I find myself every day. The smallest pieces click together more than not, and make me stronger.
I am blessed for the things I do have… and I am grateful everyday for the people in my life, whom I love.
I no longer believe that I cannot achieve my goals; it is simply all about what I will do to achieve them.
It is easier to have faith in myself when I know I am doing whatever I can to move forward, and not wasting time on things that don’t matter.
It doesn’t always go as planned (it never does), but eventually I always get there.
My mother has often told me that I have a way about me, in which I do almost everything the opposite of what most people will do; but I always get it done; it’s usually better than most would do it.
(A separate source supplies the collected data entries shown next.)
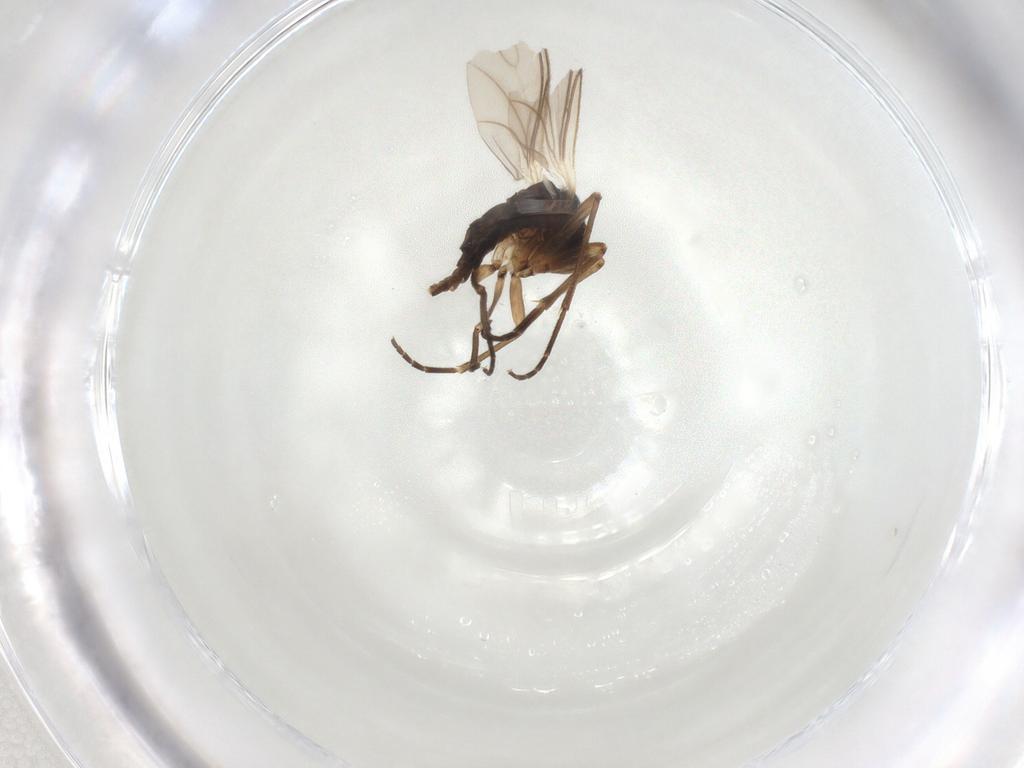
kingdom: Animalia
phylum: Arthropoda
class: Insecta
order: Diptera
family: Sciaridae
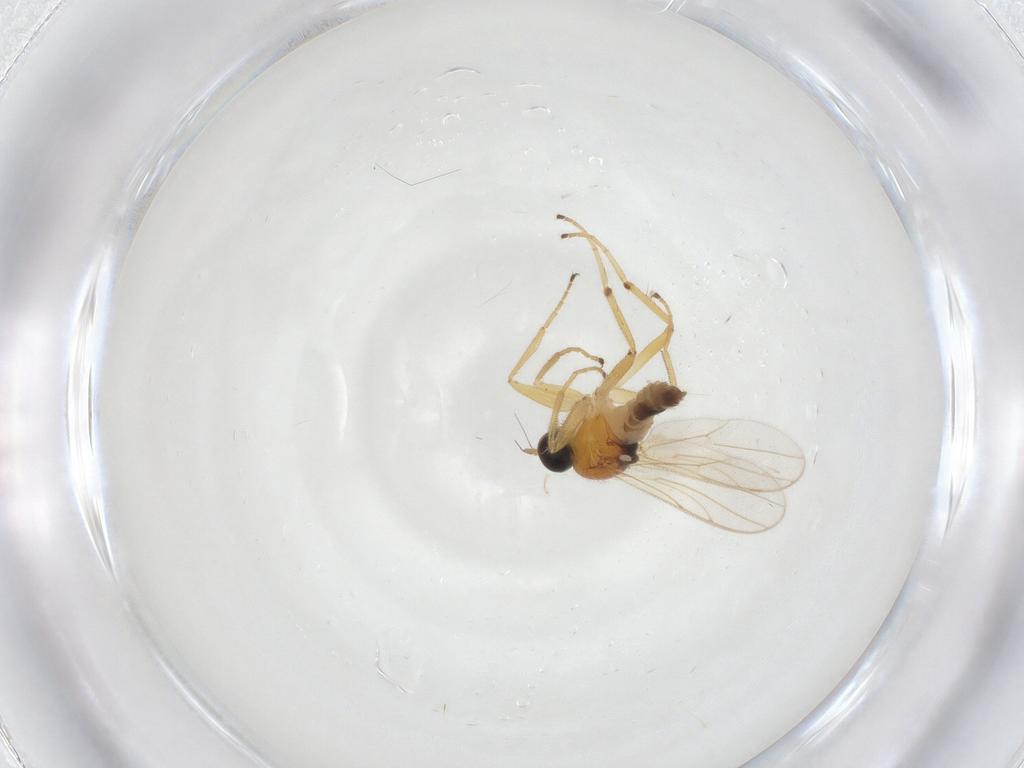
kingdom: Animalia
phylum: Arthropoda
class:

I agree with this fact fully because I know it is true. I think it’s just about the level of effort I choose to put in.
No effort equals nothing but existence and sadness, and I’m not satisfied with that kind of life anymore, because that’s not who I am anymore, or how I want my life to be.
I have never really fought for much of anything but my disease, and nurturing it.
I don’t want to be remembered, as the girl who drank her life away. I don’t want to end up dead from alcoholism like my Uncle Mike.
I know I have more to offer the world than that.
I am glad that I can say now, that I am NOT my disease, and every day of my life, from now on, I plan to prove it to MYSELF.
I am four months and two days sober today.
I’m still alive, and there is a reason for it.
I do know whatever happens, I have to remember I’m worth the good things, and the bad things don’t dictate my life anymore. I won’t and can’t let them.
My struggles in life, make it that much more satisfying to say that I am still here, and moving forward.
I don’t know if that makes sense to anyone but me, but it’s something I think is a miracle, and I don’t want to waste the time I have left.
I’m not giving up on a life of peace, and I’ll continue to fight for it daily.
Just thoughts on my mind today.
Kind of a hard week coming up for T and I, but it’ll be SO worth it for the both of us, in the end. Good vibes are appreciated.